記者会見する中国外務省の趙立堅報道官=9月、北京(共同)
記者会見する中国外務省の趙立堅報道官=9月、北京(共同)

【北京=三塚聖平】中国南部の貴州省当局は12日までに、地元当局者が「マイナス面」を取材していたとする海外メディアを通報し、中国政府から表彰されたと発表した。国家安全への危害を防ぐのに貢献したと強調しており、中国外務省報道官も支持する姿勢を示した。

中国メディアによると、同省畢節(ひっせつ)市の地元当局者が今年、「海外の反中メディアが継続的に市内に潜入して、貧困脱却分野に関するマイナス面の情報を違法に取材・報道し、海外で騒ぎ立てた」と通報した。これにより中国政府から表彰されたという。「違法」とされた取材内容や、通報されたメディアなど詳細は明らかにしていない。

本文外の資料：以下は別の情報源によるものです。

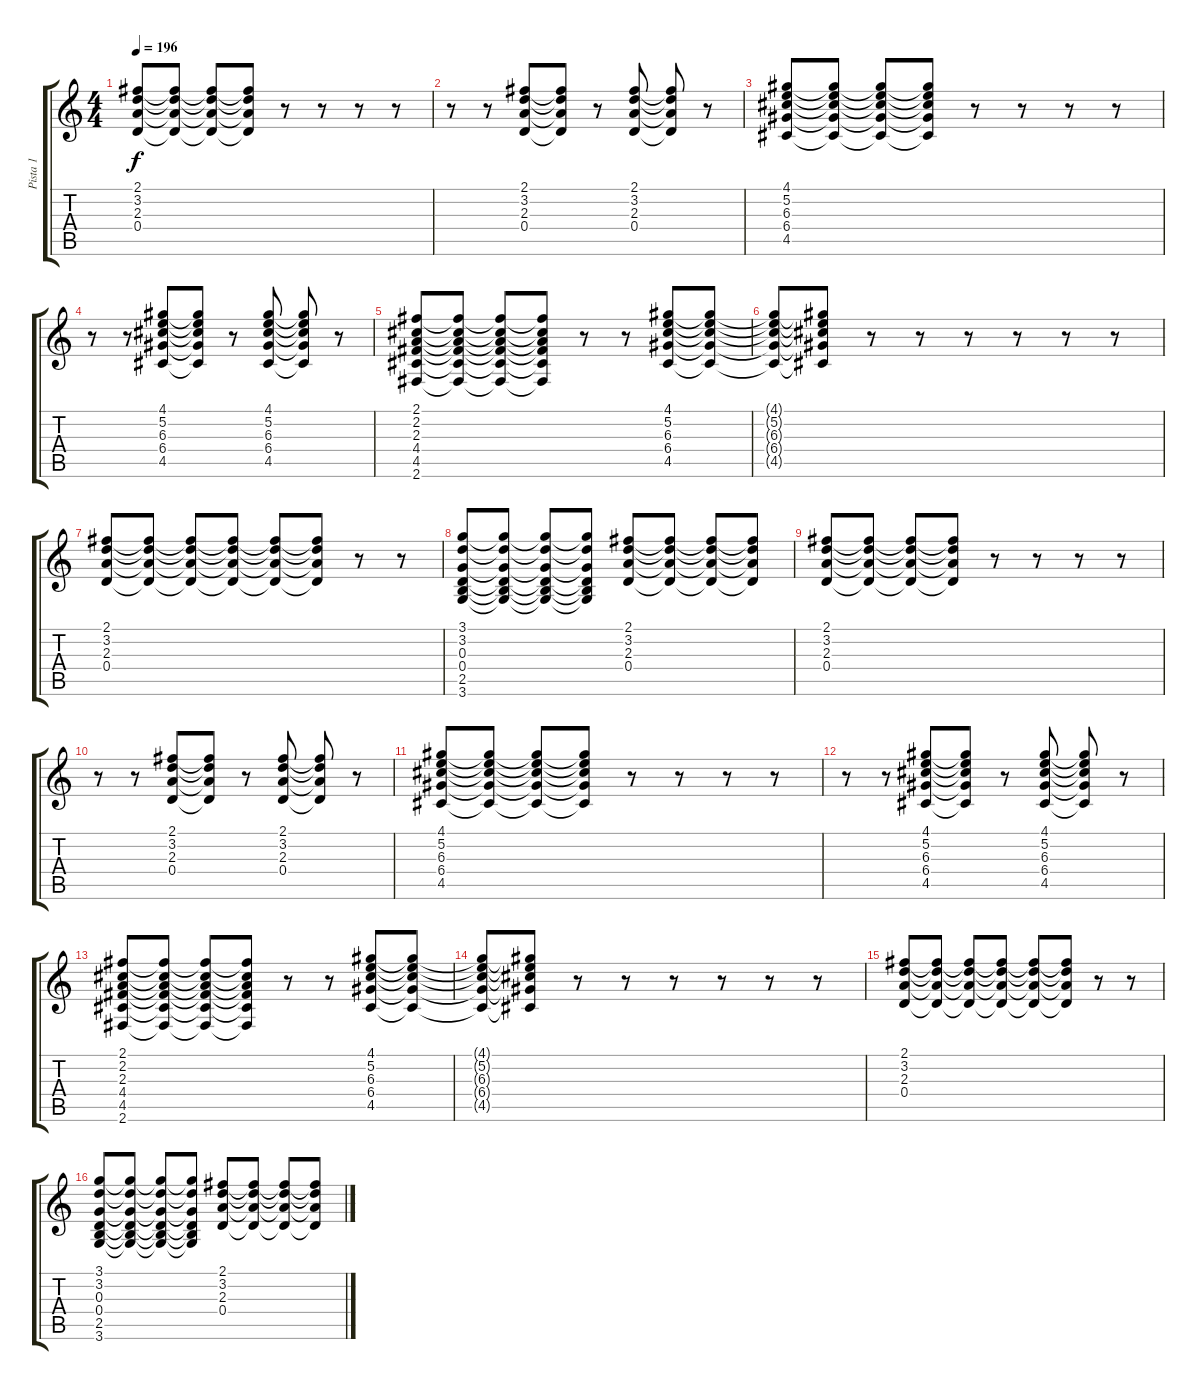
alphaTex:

\track ("Pista 1" "Pista 1") {instrument acousticguitarsteel}
\staff {score tabs}
\tuning (E4 B3 G3 D3 A2 E2) {hide}
\ts (4 4)
\tempo 196
\clef g2
\ks c
(2.1 3.2 2.3 0.4).8{dy f} (2.1{t} 3.2{t} 2.3{t} 0.4{t}).8 (2.1{t} 3.2{t} 2.3{t} 0.4{t}).8 (2.1{t} 3.2{t} 2.3{t} 0.4{t}).8 r.8 r.8 r.8 r.8 |
r.8 r.8 (2.1 3.2 2.3 0.4).8 (2.1{t} 3.2{t} 2.3{t} 0.4{t}).8 r.8 (2.1 3.2 2.3 0.4).8 (2.1{t} 3.2{t} 2.3{t} 0.4{t}).8 r.8 |
(4.1 5.2 6.3 6.4 4.5).8 (4.1{t} 5.2{t} 6.3{t} 6.4{t} 4.5{t}).8 (4.1{t} 5.2{t} 6.3{t} 6.4{t} 4.5{t}).8 (4.1{t} 5.2{t} 6.3{t} 6.4{t} 4.5{t}).8 r.8 r.8 r.8 r.8 |
r.8 r.8 (4.1 5.2 6.3 6.4 4.5).8 (4.1{t} 5.2{t} 6.3{t} 6.4{t} 4.5{t}).8 r.8 (4.1 5.2 6.3 6.4 4.5).8 (4.1{t} 5.2{t} 6.3{t} 6.4{t} 4.5{t}).8 r.8 |
(2.1 2.2 2.3 4.4 4.5 2.6).8 (2.1{t} 2.2{t} 2.3{t} 4.4{t} 4.5{t} 2.6{t}).8 (2.1{t} 2.2{t} 2.3{t} 4.4{t} 4.5{t} 2.6{t}).8 (2.1{t} 2.2{t} 2.3{t} 4.4{t} 4.5{t} 2.6{t}).8 r.8 r.8 (4.1 5.2 6.3 6.4 4.5).8 (4.1{t} 5.2{t} 6.3{t} 6.4{t} 4.5{t}).8 |
(4.1{t} 5.2{t} 6.3{t} 6.4{t} 4.5{t}).8 (4.1{t} 5.2{t} 6.3{t} 6.4{t} 4.5{t}).8 r.8 r.8 r.8 r.8 r.8 r.8 |
(2.1 3.2 2.3 0.4).8 (2.1{t} 3.2{t} 2.3{t} 0.4{t}).8 (2.1{t} 3.2{t} 2.3{t} 0.4{t}).8 (2.1{t} 3.2{t} 2.3{t} 0.4{t}).8 (2.1{t} 3.2{t} 2.3{t} 0.4{t}).8 (2.1{t} 3.2{t} 2.3{t} 0.4{t}).8 r.8 r.8 |
(3.1 3.2 0.3 0.4 2.5 3.6).8 (3.1{t} 3.2{t} 0.3{t} 0.4{t} 2.5{t} 3.6{t}).8 (3.1{t} 3.2{t} 0.3{t} 0.4{t} 2.5{t} 3.6{t}).8 (3.1{t} 3.2{t} 0.3{t} 0.4{t} 2.5{t} 3.6{t}).8 (2.1 3.2 2.3 0.4).8 (2.1{t} 3.2{t} 2.3{t} 0.4{t}).8 (2.1{t} 3.2{t} 2.3{t} 0.4{t}).8 (2.1{t} 3.2{t} 2.3{t} 0.4{t}).8 |
(2.1 3.2 2.3 0.4).8 (2.1{t} 3.2{t} 2.3{t} 0.4{t}).8 (2.1{t} 3.2{t} 2.3{t} 0.4{t}).8 (2.1{t} 3.2{t} 2.3{t} 0.4{t}).8 r.8 r.8 r.8 r.8 |
r.8 r.8 (2.1 3.2 2.3 0.4).8 (2.1{t} 3.2{t} 2.3{t} 0.4{t}).8 r.8 (2.1 3.2 2.3 0.4).8 (2.1{t} 3.2{t} 2.3{t} 0.4{t}).8 r.8 |
(4.1 5.2 6.3 6.4 4.5).8 (4.1{t} 5.2{t} 6.3{t} 6.4{t} 4.5{t}).8 (4.1{t} 5.2{t} 6.3{t} 6.4{t} 4.5{t}).8 (4.1{t} 5.2{t} 6.3{t} 6.4{t} 4.5{t}).8 r.8 r.8 r.8 r.8 |
r.8 r.8 (4.1 5.2 6.3 6.4 4.5).8 (4.1{t} 5.2{t} 6.3{t} 6.4{t} 4.5{t}).8 r.8 (4.1 5.2 6.3 6.4 4.5).8 (4.1{t} 5.2{t} 6.3{t} 6.4{t} 4.5{t}).8 r.8 |
(2.1 2.2 2.3 4.4 4.5 2.6).8 (2.1{t} 2.2{t} 2.3{t} 4.4{t} 4.5{t} 2.6{t}).8 (2.1{t} 2.2{t} 2.3{t} 4.4{t} 4.5{t} 2.6{t}).8 (2.1{t} 2.2{t} 2.3{t} 4.4{t} 4.5{t} 2.6{t}).8 r.8 r.8 (4.1 5.2 6.3 6.4 4.5).8 (4.1{t} 5.2{t} 6.3{t} 6.4{t} 4.5{t}).8 |
(4.1{t} 5.2{t} 6.3{t} 6.4{t} 4.5{t}).8 (4.1{t} 5.2{t} 6.3{t} 6.4{t} 4.5{t}).8 r.8 r.8 r.8 r.8 r.8 r.8 |
(2.1 3.2 2.3 0.4).8 (2.1{t} 3.2{t} 2.3{t} 0.4{t}).8 (2.1{t} 3.2{t} 2.3{t} 0.4{t}).8 (2.1{t} 3.2{t} 2.3{t} 0.4{t}).8 (2.1{t} 3.2{t} 2.3{t} 0.4{t}).8 (2.1{t} 3.2{t} 2.3{t} 0.4{t}).8 r.8 r.8 |
(3.1 3.2 0.3 0.4 2.5 3.6).8 (3.1{t} 3.2{t} 0.3{t} 0.4{t} 2.5{t} 3.6{t}).8 (3.1{t} 3.2{t} 0.3{t} 0.4{t} 2.5{t} 3.6{t}).8 (3.1{t} 3.2{t} 0.3{t} 0.4{t} 2.5{t} 3.6{t}).8 (2.1 3.2 2.3 0.4).8 (2.1{t} 3.2{t} 2.3{t} 0.4{t}).8 (2.1{t} 3.2{t} 2.3{t} 0.4{t}).8 (2.1{t} 3.2{t} 2.3{t} 0.4{t}).8
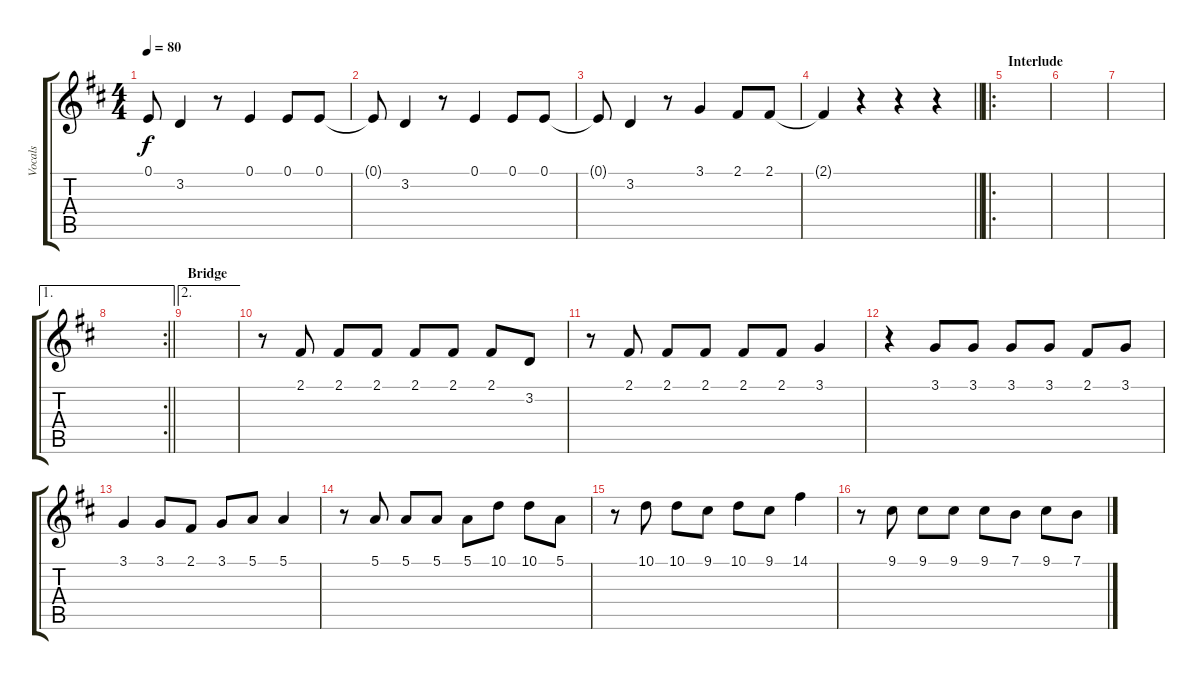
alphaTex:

\track ("Vocals" "Vocals") {instrument clarinet}
\staff {score tabs}
\tuning (E4 B3 G3 D3 A2 E2) {hide}
\ts (4 4)
\tempo 80
\clef g2
\ks d
0.1{t}.8{dy f} 3.2.4 r.8 0.1.4 0.1.8 0.1.8 |
0.1{t}.8 3.2.4 r.8 0.1.4 0.1.8 0.1.8 |
0.1{t}.8 3.2.4 r.8 3.1.4 2.1.8 2.1.8 |
\barLineRight lightlight
2.1{t}.4 r.4 r.4 r.4 |
\ro
\section ("" "Interlude")
|
|
|
\ae 1
\rc 2
\barLineRight lightlight
|
\ae 2
\section ("" "Bridge")
|
r.8 2.1.8 2.1.8 2.1.8 2.1.8 2.1.8 2.1.8 3.2.8 |
r.8 2.1.8 2.1.8 2.1.8 2.1.8 2.1.8 3.1.4 |
r.4 3.1.8 3.1.8 3.1.8 3.1.8 2.1.8 3.1.8 |
3.1.4 3.1.8 2.1.8 3.1.8 5.1.8 5.1.4 |
r.8 5.1.8 5.1.8 5.1.8 5.1.8 10.1.8 10.1.8 5.1.8 |
r.8 10.1.8 10.1.8 9.1.8 10.1.8 9.1.8 14.1.4 |
r.8 9.1.8 9.1.8 9.1.8 9.1.8 7.1.8 9.1.8 7.1.8
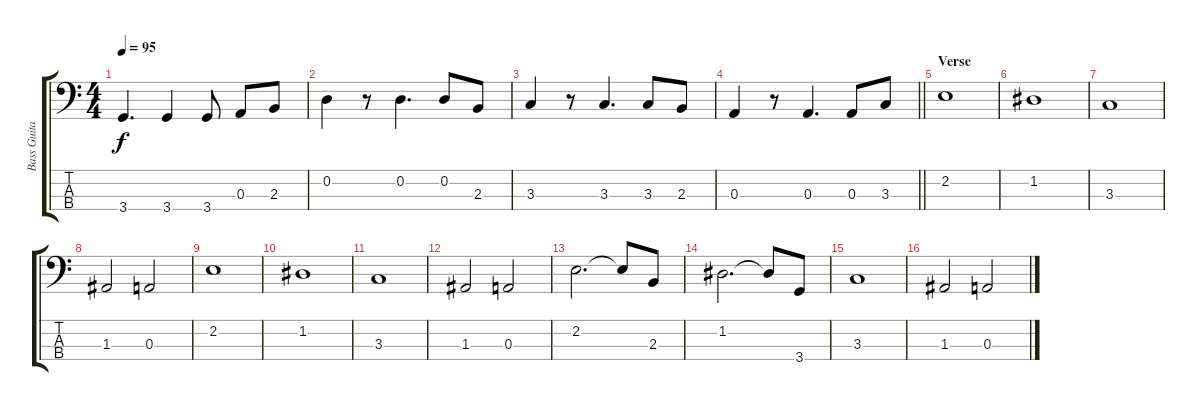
\track ("Bass Guitar" "Bass Guita") {instrument electricbassfinger}
\staff {score tabs}
\tuning (G2 D2 A1 E1) {hide}
\ts (4 4)
\tempo 95
\clef f4
\ks c
3.4.4{d dy f} 3.4.4 3.4.8 0.3.8 2.3.8 |
0.2.4 r.8 0.2.4{d} 0.2.8 2.3.8 |
3.3.4 r.8 3.3.4{d} 3.3.8 2.3.8 |
\barLineRight lightlight
0.3.4 r.8 0.3.4{d} 0.3.8 3.3.8 |
\section ("" "Verse")
2.2.1 |
1.2.1 |
3.3.1 |
1.3.2 0.3.2 |
2.2.1 |
1.2.1 |
3.3.1 |
1.3.2 0.3.2 |
2.2.2{d} 2.2{t}.8 2.3.8 |
1.2.2{d} 1.2{t}.8 3.4.8 |
3.3.1 |
1.3.2 0.3.2
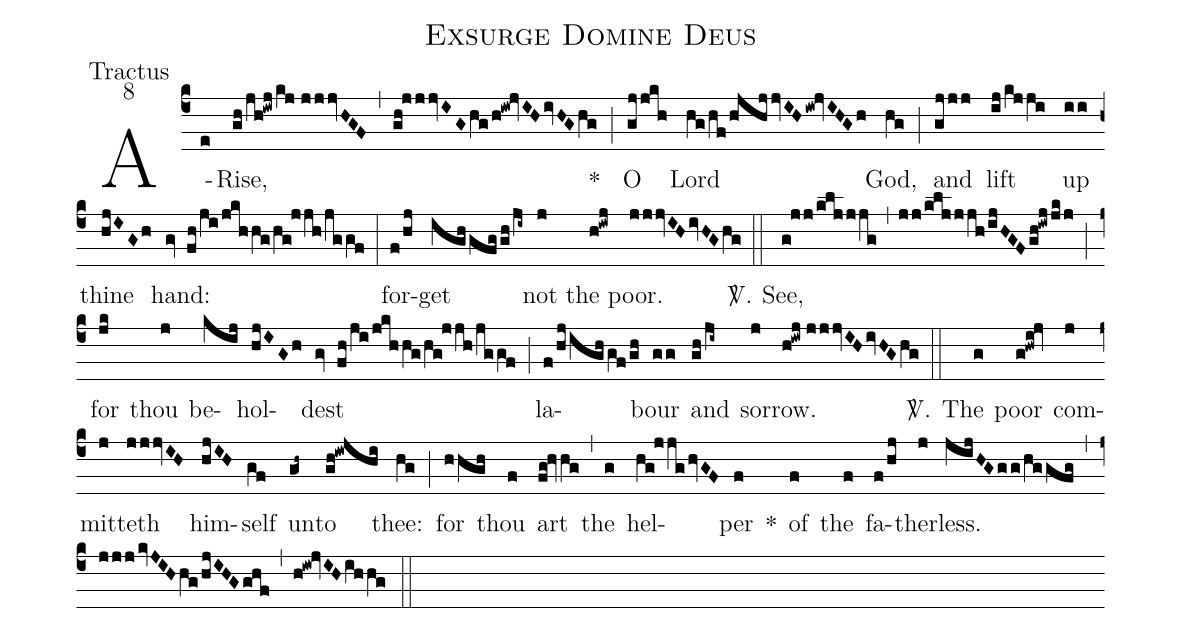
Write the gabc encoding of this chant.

name:Exsurge Domine Deus;
office-part:Tractus;
mode:8;
%%
(c4) A(e)Rise,(gh/jh!iwj/kj//jjjvHGF) (,) (gh!jjjvIG/hg/h!iw!jvIH/ivHG/hg) *(;) O(gjjkh) Lord(hg/hf/hjhj/jvIH/iw!jvIHGh) God,(hg) (;) and(gjjj) lift(ij/kjji) up(ii) thine(hjIGh) hand:(gv fh/ji/jkhhg/hg!jjh/jggf) (:) for(f/hj)get(igh/gfggh/ji~) not(j) the(h!iwj) poor.(jjjvIH/ivHG/hg) <sp>V/</sp>.(::) See,(g!jj/kljjjg) (,) (jj/kljjjh/ijHGF/gh!iwjjk/j) (;) for(jk) thou(j) be(kij)hol(hjIGh)dest(gv fh/ji/jkhhg/hg!jjh/jggf) (;) la(f/hj/igh/gf/gh)bour(gg) and(gh/ji~) sor(j)row.(h!iwj//jjjvIH/ivHG/hg) <sp>V/</sp>.(::) The(g) poor(g!hwi!jv) com(j)mit(j)teth(jjjvIH) him(hjIH)self(gf) un(gh~)to(gh!iwjhi) thee:(hg) (;) for(hhgh) thou(f) art(fg!hvhg) (,) the(g) hel(hg!jjg/hvGF)per(f) *() of(f) the(f) fa(f/hj)ther(j)less.(jijHG/gg/hggfg) (,) (jjj/kvJIH/hg/hjIHG/ghf) (,) (h!iw!jvIH/ihhg) (::)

中国外務省の趙立堅(ちょう・りつけん)報道官は11日の記者会見で「外国メディア記者の法律に従った取材や報道への便宜や協力を提供している」と述べた上で「いわゆる報道の自由を名目に、フェイクニュースをでっちあげて中国を攻撃や中傷することに断固反対する」と表明した。

中国では、海外メディアの取材に対する妨害などが頻繁に伝えられている。今夏には水害で多数の死者が出た河南省で、海外メディアの記者が住民に取り囲まれて嫌がらせを受けた。

習近平政権は、国内メディアへの締め付けも強化しており、中国政府は今月8日に民間企業が報道事業に参入することを禁止する規制案を公表した。政権批判につながりかねない国内外の報道に神経をとがらせているとみられる。